━━ PASSAGE TO READ

Ocean algae more resilient to future climate change

Scientists have found evidence to suggest that marine algae are much more resilient to future climate change than previously thought.

Scientists have combined data from the Hawai’i Ocean Time-series programme with new climate model simulations conducted on one of South Korea’s fasted supercomputers to reveal marine algae’s resilience to climate change. The team found that ocean algae have a mechanism, known as nutrient uptake plasticity, which allows them to adapt and cope with nutrient-poor ocean conditions expected to occur over the upcoming years due to global warming.

The study, ‘Nutrient uptake plasticity in phytoplankton sustains future ocean net primary production,’ is published in the journal Science Advances.

Previous beliefs on algae’s response to climate change

Phytoplankton are tiny algae that drift at the ocean’s surface. These algae absorb nutrients when photosynthesising, and take up dissolved carbon dioxide and release oxygen, making up for about 50% of the oxygen we breathe. As phytoplankton are vital for the habitability of our planet, knowing how these algae will respond to global warming is imperative.

There is great uncertainty around how the annual phytoplankton production rate will change over the next 80 years, with the latest report of the Intergovernmental Panel on Climate Change (IPCC) stating an uncertainty of -20% to +20%.

Global warming affects the ocean’s upper layers more than the deeper ones. The upper ocean will become more stratified because of this as warmer water is lighter, reducing the mixing of nutrients from the subsurface into the sunlit layer where phytoplankton reside. Previous studies have argued that this predicted depletion of near-surface nutrients would substantially reduce the ocean’s phytoplankton production, which would potentially have catastrophic effects on marine ecosystems and climate. However, according to the new study, this may not happen.

New analysis on the response to climate change

Data from the Hawai’i Ocean Time-series programme has revealed that ocean algae’s productivity can be sustained, even in nutrient-depleted conditions.

© shutterstock/Damsea

“Under such conditions, individual phytoplankton cells can substitute phosphorus with sulphur. On a community level, one might see further shifts towards taxa that require less phosphorus,” said David Karl, a co-author of the study, Professor in Oceanography at the University of Hawai’i, and co-founder of the Hawai’i Ocean Time-series Study programme.

In subtropical regions, where nutrient concentrations in the surface waters are low, algae take up less phosphorus per amount of carbon stored in their cells, as compared to the global mean. This provides further supporting evidence for the identified plasticity.

How will this plasticity impact ocean productivity?

The team ran a series of climate model simulations to study how this plasticity will impact global ocean productivity over the next few decades. In their model, the researchers turned off the phytoplankton plasticity, which allowed them to qualitatively reproduce previous model results of a decline in global productivity by about 8%.

However, when the plasticity was turned back on, in a way that captured the observations near Hawai’i over the past three decades, the computer simulation revealed an increase in global productivity of up to 5% until the end of the century.

━━━━

*TASK INSTRUCTIONS*
From the text on ocean algae, reproduce everything from "How will this" up to and including "by about 8%.", swapping "researchers" for "scientists".

━━ SOURCE MATERIAL

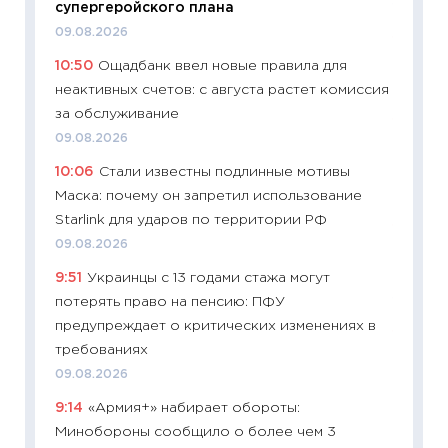
супергеройского плана
11.06.20
09.08.2026
11:27
До
10:50
Ощадбанк ввел новые правила для
промыш
неактивных счетов: с августа растет комиссия
30.04.2
за обслуживание
11:32
Бо
09.08.2026
уверен
10:06
Стали известны подлинные мотивы
поведе
Маска: почему он запретил использование
27.04.2
Starlink для ударов по территории РФ
11:28
По
09.08.2026
измени
9:51
Украинцы с 13 годами стажа могут
в 2026
потерять право на пенсию: ПФУ
13.04.20
предупреждает о критических изменениях в
11:29
Ск
требованиях
пасхал
09.08.2026
собств
9:14
«Армия+» набирает обороты:
сравне
Минобороны сообщило о более чем 3
06.04.2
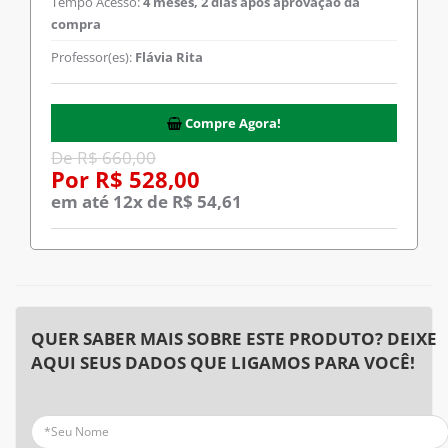
Tempo Acesso:
4 meses, 2 dias após aprovação da
compra
Professor(es):
Flávia Rita
Compre Agora!
De R$ 660,00
Por R$ 528,00
em até 12x de R$ 54,61
QUER SABER MAIS SOBRE ESTE PRODUTO? DEIXE
AQUI SEUS DADOS QUE LIGAMOS PARA VOCÊ!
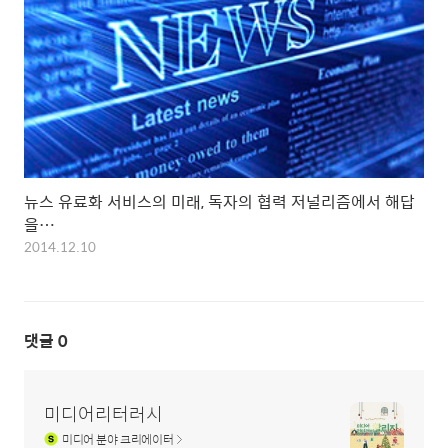
뉴스 유료화 서비스의 미래, 독자의 협력 저널리즘에서 해답
을…
2014.12.10
댓글
0
미디어리터러시
미디어
분야 크리에이터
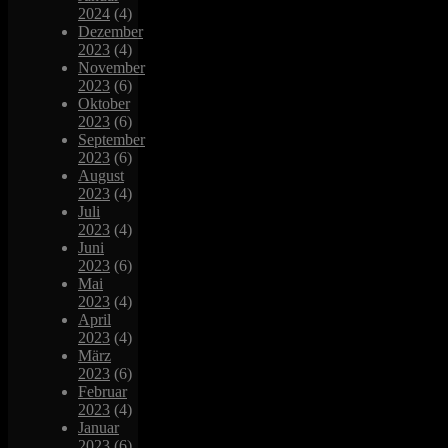
2024
(4)
Dezember
2023
(4)
November
2023
(6)
Oktober
2023
(6)
September
2023
(6)
August
2023
(4)
Juli
2023
(4)
Juni
2023
(6)
Mai
2023
(4)
April
2023
(4)
März
2023
(6)
Februar
2023
(4)
Januar
2023
(6)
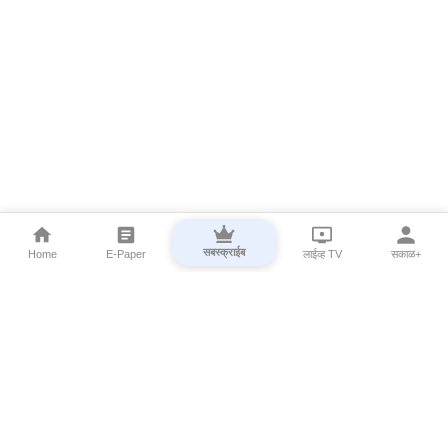
सबस्क्राईब
Home
E-Paper
लाईव्ह TV
सकाळ+
⌄
Marathi News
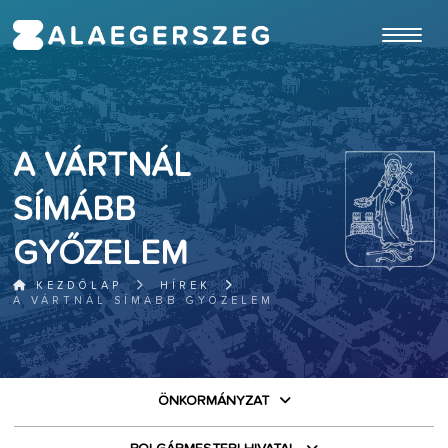
ugrás a fő tartalomhoz
A VÁRTNÁL
SÍMÁBB
GYŐZELEM
KEZDŐLAP
HÍREK
A VÁRTNÁL SÍMÁBB GYŐZELEM
ÖNKORMÁNYZAT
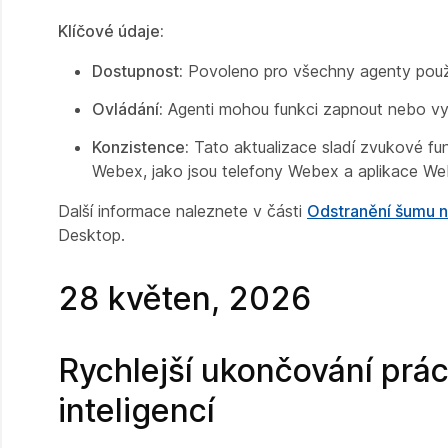
Klíčové údaje:
Dostupnost:
Povoleno pro všechny agenty použ
Ovládání:
Agenti mohou funkci zapnout nebo vy
Konzistence:
Tato aktualizace sladí zvukové f
Webex, jako jsou telefony Webex a aplikace We
Další informace naleznete v části
Odstranění šumu n
Desktop.
28 květen, 2026
Rychlejší ukončování pr
inteligencí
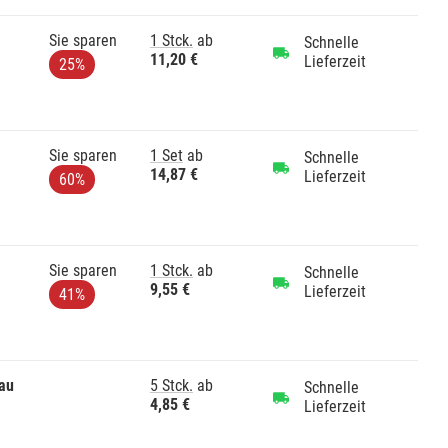
Sie sparen
1 Stck.
ab
Schnelle
11,20 €
Lieferzeit
25%
Sie sparen
1 Set
ab
Schnelle
14,87 €
Lieferzeit
60%
Sie sparen
1 Stck.
ab
Schnelle
9,55 €
Lieferzeit
41%
au
5 Stck.
ab
Schnelle
4,85 €
Lieferzeit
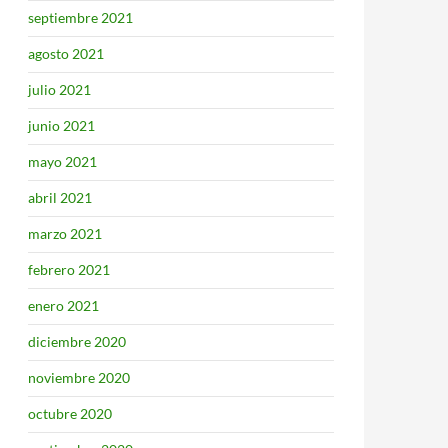
septiembre 2021
agosto 2021
julio 2021
junio 2021
mayo 2021
abril 2021
marzo 2021
febrero 2021
enero 2021
diciembre 2020
noviembre 2020
octubre 2020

━━━━

*PROBLEM SOLUTION*
How will this plasticity impact ocean productivity?

The team ran a series of climate model simulations to study how this plasticity will impact global ocean productivity over the next few decades. In their model, the scientists turned off the phytoplankton plasticity, which allowed them to qualitatively reproduce previous model results of a decline in global productivity by about 8%.